Distributed Differential Graphical Game for Control of Double-Integrator Multi-Agent Systems with Input Delay
Hossein B. Jond
TL;DR
This work addresses distributed Nash equilibrium computation for cooperative control of noncooperative double-integrator MASs with input delay on directed graphs. By converting the N-player DGG into an edge-based set of optimal control problems and transforming the delayed dynamics into a delay-free TPBVP, the authors derive explicit distributed Nash actions and associated state trajectories through a careful eigenstructure (including Jordan form) analysis of a key edge-dynamics matrix $M$. A critical result is that the existence of a unique distributed Nash equilibrium hinges on the invertibility of $H(T-\tau)$, which is established via the defectiveness of $M$ and its spectral decomposition, yielding closed-form expressions for $y(t)$ in terms of initial data and delay. The illustrative example demonstrates fully distributed consensus trajectories with input delay, highlighting practical applicability to networked MAS control where only local information is available.
Abstract
This paper studies cooperative control of noncooperative double-integrator multi-agent systems (MASs) with input delay on connected directed graphs in the context of a differential graphical game (DGG). In the distributed DGG, each agent seeks a distributed information control policy by optimizing an individual local performance index (PI) of distributed information from its graph neighbors. The local PI, which quadratically penalizes the agent's deviations from cooperative behavior (e.g., the consensus here), is constructed through the use of the graph Laplacian matrix.
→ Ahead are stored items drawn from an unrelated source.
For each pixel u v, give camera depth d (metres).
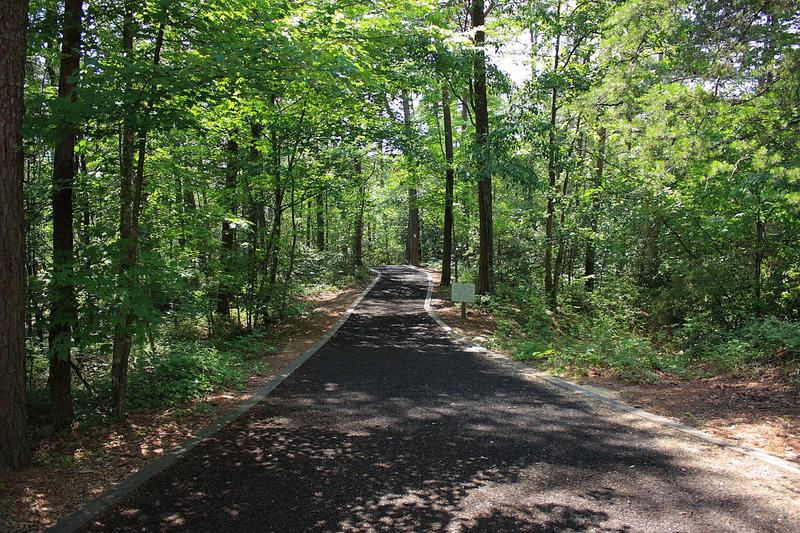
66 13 5.18
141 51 5.79
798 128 7.26
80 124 4.96
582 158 14.55
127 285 5.12
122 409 5.54
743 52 8.10
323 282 22.42
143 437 5.03
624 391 6.77
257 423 5.48
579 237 14.50
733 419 5.35
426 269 33.03
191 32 5.82
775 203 8.98
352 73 5.86
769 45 8.36
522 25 12.88
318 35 6.72
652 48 11.21
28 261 6.07
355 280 24.55
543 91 12.68
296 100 11.44
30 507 3.45
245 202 12.46
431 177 22.58
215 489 3.82
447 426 5.36
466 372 7.99
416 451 4.64
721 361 7.59
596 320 11.22
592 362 8.20
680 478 4.00
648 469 4.19
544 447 4.73
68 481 3.93
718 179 8.73
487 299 13.85
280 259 14.43
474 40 13.41
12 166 3.91
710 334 9.89
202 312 11.15
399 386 7.12
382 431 5.21
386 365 8.52
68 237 5.26
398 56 10.75
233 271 11.52
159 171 8.67
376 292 20.14
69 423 5.36
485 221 15.14
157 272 5.44
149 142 7.70
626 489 3.82
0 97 3.79
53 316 5.03
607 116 12.91
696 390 6.54
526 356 9.06
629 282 14.41
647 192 11.69
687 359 8.77
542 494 3.75
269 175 12.05
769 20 8.49
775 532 3.17
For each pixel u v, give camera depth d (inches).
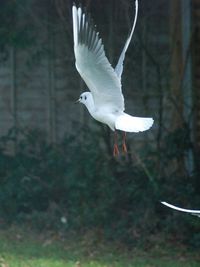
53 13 693.9
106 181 628.1
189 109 658.2
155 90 667.4
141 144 722.2
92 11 679.1
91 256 571.2
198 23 677.9
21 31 676.7
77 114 799.1
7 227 649.0
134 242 593.9
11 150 745.6
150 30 731.4
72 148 673.0
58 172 668.1
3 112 829.8
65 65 776.3
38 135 707.4
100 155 644.7
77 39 358.0
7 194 663.1
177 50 669.9
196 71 677.3
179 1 673.6
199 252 573.9
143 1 674.8
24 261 548.7
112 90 376.8
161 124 629.3
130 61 669.9
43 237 622.5
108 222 618.5
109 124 378.6
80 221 628.1
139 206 614.9
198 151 650.8
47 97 807.7
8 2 685.9
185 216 587.5
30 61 725.9
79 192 637.3
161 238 593.0
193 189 604.4
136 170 628.4
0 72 824.9
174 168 627.8
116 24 668.1
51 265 536.4
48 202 666.2
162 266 542.3
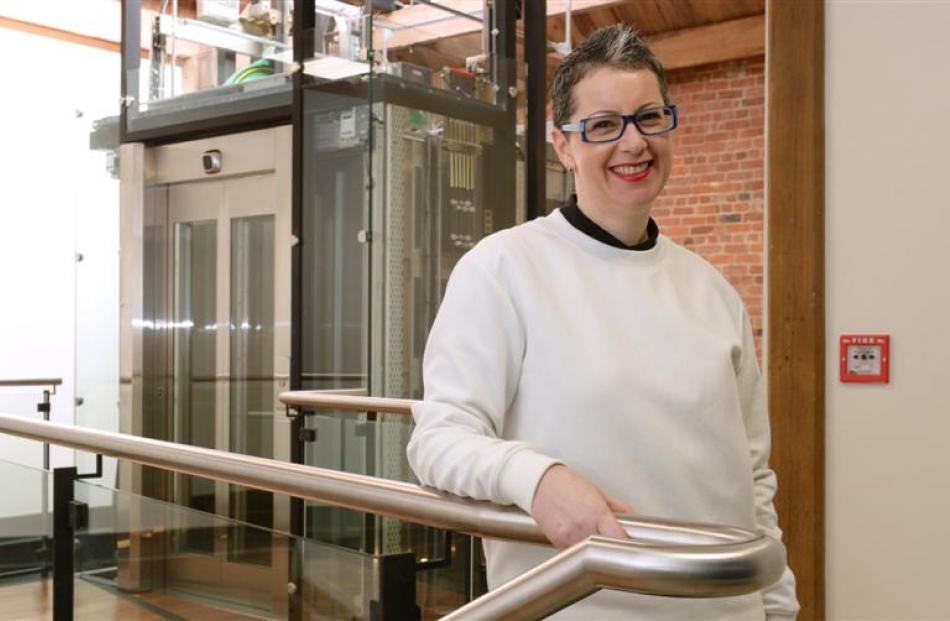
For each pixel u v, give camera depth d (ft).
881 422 8.94
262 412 15.28
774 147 9.32
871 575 8.98
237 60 15.47
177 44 15.83
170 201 16.06
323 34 13.64
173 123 15.53
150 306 16.12
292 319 13.82
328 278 13.56
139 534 7.38
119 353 16.11
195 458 6.59
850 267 9.07
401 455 12.84
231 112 14.89
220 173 15.34
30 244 22.03
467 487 3.95
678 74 26.20
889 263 8.92
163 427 16.07
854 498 9.04
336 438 13.32
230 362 15.53
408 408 10.75
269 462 6.01
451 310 4.39
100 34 22.80
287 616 5.94
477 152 14.35
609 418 4.25
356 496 5.02
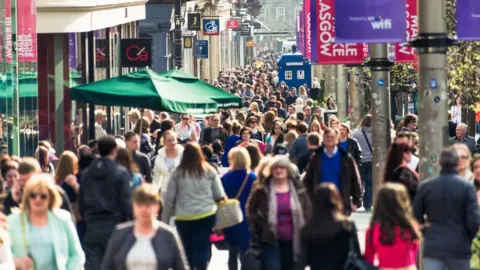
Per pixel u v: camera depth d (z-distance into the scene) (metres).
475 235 27.73
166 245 22.23
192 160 32.72
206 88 49.62
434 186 27.73
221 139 61.22
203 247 33.09
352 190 37.00
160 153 39.78
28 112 50.56
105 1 67.25
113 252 22.25
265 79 153.00
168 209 32.91
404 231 25.20
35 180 25.45
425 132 31.19
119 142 38.25
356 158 49.00
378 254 25.45
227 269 38.72
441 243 27.62
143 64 74.81
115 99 45.97
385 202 25.27
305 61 157.12
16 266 25.17
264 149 52.34
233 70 190.62
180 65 88.81
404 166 33.47
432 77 30.98
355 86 85.50
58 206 25.77
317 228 23.98
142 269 22.12
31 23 50.97
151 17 101.44
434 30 30.91
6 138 44.84
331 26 46.34
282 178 30.00
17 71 47.09
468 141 47.19
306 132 48.25
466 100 69.75
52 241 25.48
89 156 35.09
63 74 63.72
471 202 27.61
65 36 63.66
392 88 88.62
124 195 30.86
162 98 45.81
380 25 31.42
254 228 30.20
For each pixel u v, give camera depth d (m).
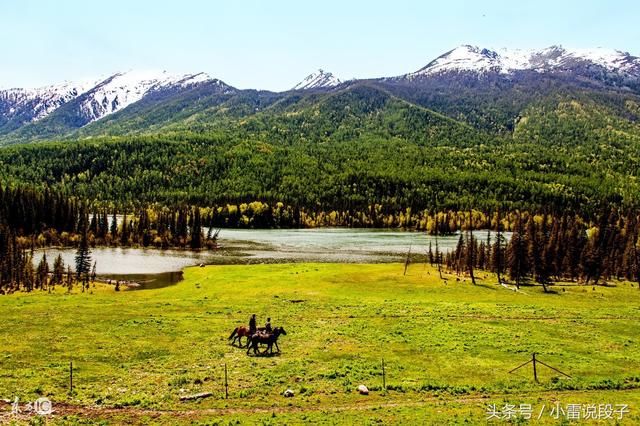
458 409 30.19
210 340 46.16
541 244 112.62
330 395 32.38
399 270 116.19
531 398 32.53
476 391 33.72
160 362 38.88
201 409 29.59
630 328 56.28
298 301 70.88
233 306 65.00
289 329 51.66
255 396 32.03
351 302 70.69
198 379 34.56
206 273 113.50
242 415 28.69
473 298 82.44
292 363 39.22
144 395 31.45
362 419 28.19
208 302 68.12
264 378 35.41
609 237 138.50
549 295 88.75
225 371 34.28
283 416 28.55
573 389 34.81
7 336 45.12
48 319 52.91
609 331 54.41
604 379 36.50
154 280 107.69
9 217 172.25
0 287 88.88
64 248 168.62
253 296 77.69
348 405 30.72
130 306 63.19
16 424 26.30
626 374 38.38
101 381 34.00
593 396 33.09
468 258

For DGGs for double-integrator MASs, the existing body of literature lacks the explicit characterization of Nash equilibrium actions and their associated state trajectories with distributed information. To address this issue, we first convert the N-player DGG with m communication links into m coupled optimal control problems (OCPs), which, in turn, convert to the two-point boundary-value problem (TPBVP). We derive the explicit solutions for the TPBV that constitute the explicit distributed information expressions for Nash equilibrium actions and the state trajectories associated with them for the DGG. An illustrative example verifies the explicit solutions of local information to achieve fully distributed consensus.